Jetant les derniers papiers finalement secs du fait du fabuleux travail de monsieur propre: bibi, je me retourne face à la porte et baisse mon pantalon, geste qui entraîne un glissement de mon portable hors de ma poche. C’est le bruit de son entrée dans l’eau, qui aurait valu un dix sur dix en triple salto arrière suivi d’un triple loops, qui me fit me retourner. D’un mouvement rapide, précis et leste je plonge ma main à sa poursuite, sens la présence des papiers s’enrouler sur ma main, l’humidité qui envahit ma manche à la vitesse des troupes Napoléoniennes fuyant la Russie.
Victorieux, je sors mon téléphone d’un lieu fort inapproprié pour lui-même et pense aux ingénieurs qui je l’espère ont prévu une étanchéité à l’immersion et cours pour le sécher. Le sèche main de la mort qui tue fait son office, mais le téléphone est mort… Satané ingénieur !

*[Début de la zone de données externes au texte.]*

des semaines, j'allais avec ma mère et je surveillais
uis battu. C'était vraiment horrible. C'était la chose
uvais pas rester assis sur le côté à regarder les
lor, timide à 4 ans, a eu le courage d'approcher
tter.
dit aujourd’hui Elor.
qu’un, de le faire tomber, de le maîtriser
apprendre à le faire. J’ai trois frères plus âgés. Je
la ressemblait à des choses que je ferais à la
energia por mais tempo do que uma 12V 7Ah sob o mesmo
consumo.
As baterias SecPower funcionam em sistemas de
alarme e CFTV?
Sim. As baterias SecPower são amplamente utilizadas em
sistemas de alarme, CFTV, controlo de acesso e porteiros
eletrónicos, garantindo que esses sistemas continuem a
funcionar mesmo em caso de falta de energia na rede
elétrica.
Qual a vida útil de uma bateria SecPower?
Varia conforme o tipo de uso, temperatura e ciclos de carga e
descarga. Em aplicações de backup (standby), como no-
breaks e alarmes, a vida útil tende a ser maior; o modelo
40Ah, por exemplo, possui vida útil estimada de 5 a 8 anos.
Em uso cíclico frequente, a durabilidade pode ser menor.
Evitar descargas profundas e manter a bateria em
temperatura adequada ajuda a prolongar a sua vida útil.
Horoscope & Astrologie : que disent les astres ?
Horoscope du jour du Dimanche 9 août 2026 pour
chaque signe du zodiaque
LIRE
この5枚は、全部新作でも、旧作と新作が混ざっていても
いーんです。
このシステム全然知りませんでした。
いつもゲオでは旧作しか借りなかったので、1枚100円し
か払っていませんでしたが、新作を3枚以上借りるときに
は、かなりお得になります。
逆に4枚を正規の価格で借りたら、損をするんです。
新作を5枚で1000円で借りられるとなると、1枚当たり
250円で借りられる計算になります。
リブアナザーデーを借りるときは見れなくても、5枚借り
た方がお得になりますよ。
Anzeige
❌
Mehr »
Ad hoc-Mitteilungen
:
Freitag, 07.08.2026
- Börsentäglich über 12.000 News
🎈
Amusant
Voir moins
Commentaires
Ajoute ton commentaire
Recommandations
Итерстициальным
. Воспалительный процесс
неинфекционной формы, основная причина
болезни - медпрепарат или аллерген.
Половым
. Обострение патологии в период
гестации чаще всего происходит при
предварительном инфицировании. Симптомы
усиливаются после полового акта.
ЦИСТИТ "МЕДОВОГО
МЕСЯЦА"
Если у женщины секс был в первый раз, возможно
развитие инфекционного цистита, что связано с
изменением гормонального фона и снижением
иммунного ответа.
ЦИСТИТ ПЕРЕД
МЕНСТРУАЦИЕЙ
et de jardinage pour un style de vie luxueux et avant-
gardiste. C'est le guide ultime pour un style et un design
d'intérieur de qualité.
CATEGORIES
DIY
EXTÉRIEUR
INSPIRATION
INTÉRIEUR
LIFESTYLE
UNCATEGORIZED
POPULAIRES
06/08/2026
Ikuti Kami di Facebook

De retour chez moi, après avoir tourné quelques heures, j’ouvre l’ordinateur et un mot de sa part où elle m’explique que m’ayant attendu et après m’avoir laissé cinq messages sans réponses, elle s’est faite aborder par une autre personne et préfère que nous en restions là.
Je ferme le site et ouvre un blog pour lancer un appel aux parlementaires afin qu’ils élaborent une norme pour que chaque porte PQ ait un dessus plat avec une horizontalité contrôlée.